(Collected data)
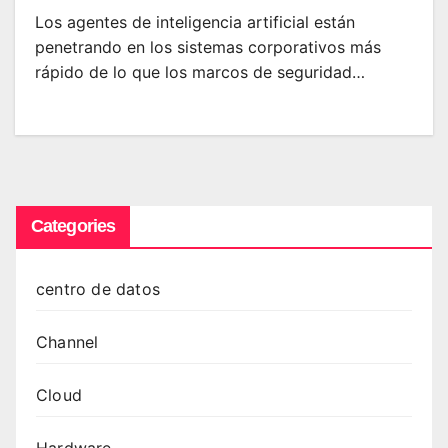
Los agentes de inteligencia artificial están
penetrando en los sistemas corporativos más
rápido de lo que los marcos de seguridad…
Categories
centro de datos
Channel
Cloud
Hardware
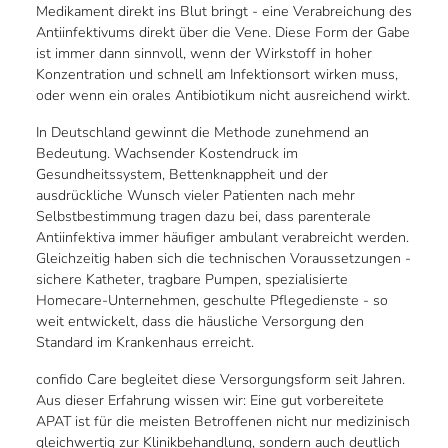
Medikament direkt ins Blut bringt - eine Verabreichung des
Antiinfektivums direkt über die Vene. Diese Form der Gabe
ist immer dann sinnvoll, wenn der Wirkstoff in hoher
Konzentration und schnell am Infektionsort wirken muss,
oder wenn ein orales Antibiotikum nicht ausreichend wirkt.
In Deutschland gewinnt die Methode zunehmend an
Bedeutung. Wachsender Kostendruck im
Gesundheitssystem, Bettenknappheit und der
ausdrückliche Wunsch vieler Patienten nach mehr
Selbstbestimmung tragen dazu bei, dass parenterale
Antiinfektiva immer häufiger ambulant verabreicht werden.
Gleichzeitig haben sich die technischen Voraussetzungen -
sichere Katheter, tragbare Pumpen, spezialisierte
Homecare-Unternehmen, geschulte Pflegedienste - so
weit entwickelt, dass die häusliche Versorgung den
Standard im Krankenhaus erreicht.
confido Care begleitet diese Versorgungsform seit Jahren.
Aus dieser Erfahrung wissen wir: Eine gut vorbereitete
APAT ist für die meisten Betroffenen nicht nur medizinisch
gleichwertig zur Klinikbehandlung, sondern auch deutlich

Request
Because the pictures are not wanted, retype only the text of every record, exactly as given.

Exercise output
Los agentes de inteligencia artificial están
penetrando en los sistemas corporativos más
rápido de lo que los marcos de seguridad…
Categories
centro de datos
Channel
Cloud
Hardware
Medikament direkt ins Blut bringt - eine Verabreichung des
Antiinfektivums direkt über die Vene. Diese Form der Gabe
ist immer dann sinnvoll, wenn der Wirkstoff in hoher
Konzentration und schnell am Infektionsort wirken muss,
oder wenn ein orales Antibiotikum nicht ausreichend wirkt.
In Deutschland gewinnt die Methode zunehmend an
Bedeutung. Wachsender Kostendruck im
Gesundheitssystem, Bettenknappheit und der
ausdrückliche Wunsch vieler Patienten nach mehr
Selbstbestimmung tragen dazu bei, dass parenterale
Antiinfektiva immer häufiger ambulant verabreicht werden.
Gleichzeitig haben sich die technischen Voraussetzungen -
sichere Katheter, tragbare Pumpen, spezialisierte
Homecare-Unternehmen, geschulte Pflegedienste - so
weit entwickelt, dass die häusliche Versorgung den
Standard im Krankenhaus erreicht.
confido Care begleitet diese Versorgungsform seit Jahren.
Aus dieser Erfahrung wissen wir: Eine gut vorbereitete
APAT ist für die meisten Betroffenen nicht nur medizinisch
gleichwertig zur Klinikbehandlung, sondern auch deutlich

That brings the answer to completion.